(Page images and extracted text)
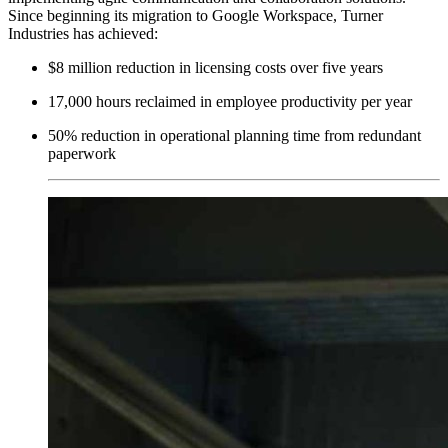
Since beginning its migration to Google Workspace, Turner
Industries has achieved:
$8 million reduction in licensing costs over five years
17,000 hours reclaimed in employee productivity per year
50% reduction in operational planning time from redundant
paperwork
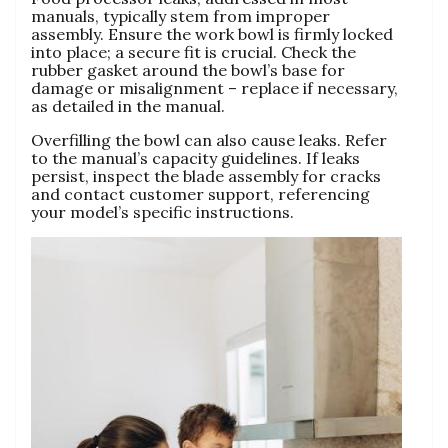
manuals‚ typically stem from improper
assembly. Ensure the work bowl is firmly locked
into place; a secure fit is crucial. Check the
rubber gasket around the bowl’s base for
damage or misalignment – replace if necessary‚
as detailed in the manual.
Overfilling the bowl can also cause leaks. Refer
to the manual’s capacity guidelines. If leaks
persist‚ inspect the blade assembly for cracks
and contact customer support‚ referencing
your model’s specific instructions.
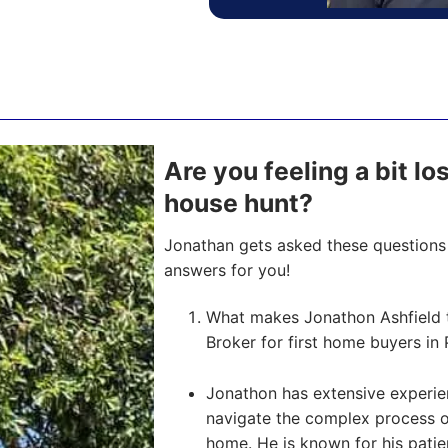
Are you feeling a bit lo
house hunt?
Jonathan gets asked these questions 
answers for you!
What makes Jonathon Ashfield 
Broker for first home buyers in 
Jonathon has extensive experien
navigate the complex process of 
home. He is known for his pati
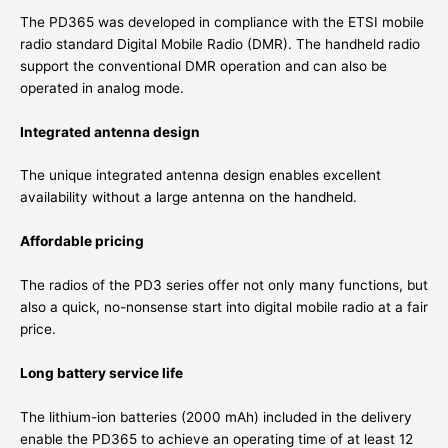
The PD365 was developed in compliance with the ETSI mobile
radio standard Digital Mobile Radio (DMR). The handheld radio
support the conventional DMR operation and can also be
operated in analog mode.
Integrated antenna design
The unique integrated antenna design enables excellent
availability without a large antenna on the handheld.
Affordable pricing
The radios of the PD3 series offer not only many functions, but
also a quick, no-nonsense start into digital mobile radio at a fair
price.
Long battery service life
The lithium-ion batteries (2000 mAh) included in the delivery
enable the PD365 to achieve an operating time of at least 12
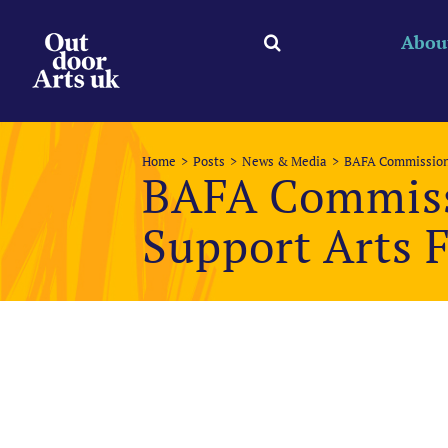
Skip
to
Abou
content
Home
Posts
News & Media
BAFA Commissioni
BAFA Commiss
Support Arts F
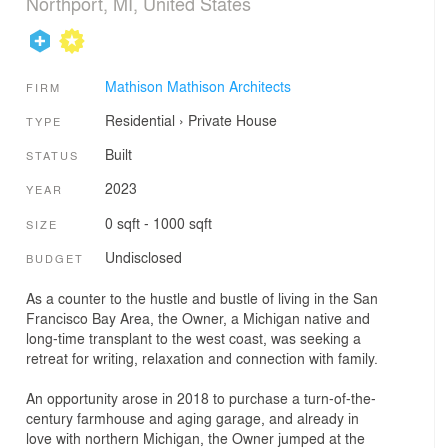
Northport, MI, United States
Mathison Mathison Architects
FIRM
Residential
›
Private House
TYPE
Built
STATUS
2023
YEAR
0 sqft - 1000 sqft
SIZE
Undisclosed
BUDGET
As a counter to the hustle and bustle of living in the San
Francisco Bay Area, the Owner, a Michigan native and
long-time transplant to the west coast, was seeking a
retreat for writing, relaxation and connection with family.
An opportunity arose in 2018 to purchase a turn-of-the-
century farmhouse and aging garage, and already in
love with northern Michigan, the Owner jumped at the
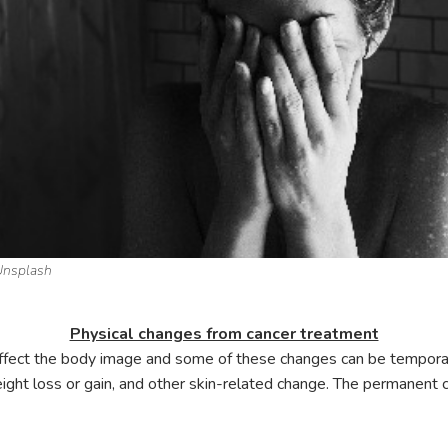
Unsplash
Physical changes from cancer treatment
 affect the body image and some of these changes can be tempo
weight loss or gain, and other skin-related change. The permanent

* ASSIGNED TASK *
Can you update the text in this listing so that every "PD365" becomes "PD370", with everything else left unchanged? Give back only the text, without the pictures.

* WORKED SOLUTION *
Since beginning its migration to Google Workspace, Turner
Industries has achieved:
$8 million reduction in licensing costs over five years
17,000 hours reclaimed in employee productivity per year
50% reduction in operational planning time from redundant
paperwork
manuals‚ typically stem from improper
assembly. Ensure the work bowl is firmly locked
into place; a secure fit is crucial. Check the
rubber gasket around the bowl’s base for
damage or misalignment – replace if necessary‚
as detailed in the manual.
Overfilling the bowl can also cause leaks. Refer
to the manual’s capacity guidelines. If leaks
persist‚ inspect the blade assembly for cracks
and contact customer support‚ referencing
your model’s specific instructions.
Are you feeling a bit lo
house hunt?
Jonathan gets asked these questions 
answers for you!
What makes Jonathon Ashfield 
Broker for first home buyers in 
Jonathon has extensive experien
navigate the complex process of 
home. He is known for his pati
The PD370 was developed in compliance with the ETSI mobile
radio standard Digital Mobile Radio (DMR). The handheld radio
support the conventional DMR operation and can also be
operated in analog mode.
Integrated antenna design
The unique integrated antenna design enables excellent
availability without a large antenna on the handheld.
Affordable pricing
The radios of the PD3 series offer not only many functions, but
also a quick, no-nonsense start into digital mobile radio at a fair
price.
Long battery service life
The lithium-ion batteries (2000 mAh) included in the delivery
enable the PD370 to achieve an operating time of at least 12
Skip
to
Abou
content
Home
Posts
News & Media
BAFA Commissioni
BAFA Commiss
Support Arts F
Northport, MI, United States
Mathison Mathison Architects
FIRM
Residential
›
Private House
TYPE
Built
STATUS
2023
YEAR
0 sqft - 1000 sqft
SIZE
Undisclosed
BUDGET
As a counter to the hustle and bustle of living in the San
Francisco Bay Area, the Owner, a Michigan native and
long-time transplant to the west coast, was seeking a
retreat for writing, relaxation and connection with family.
An opportunity arose in 2018 to purchase a turn-of-the-
century farmhouse and aging garage, and already in
love with northern Michigan, the Owner jumped at the
Unsplash
Physical changes from cancer treatment
 affect the body image and some of these changes can be tempo
weight loss or gain, and other skin-related change. The permanent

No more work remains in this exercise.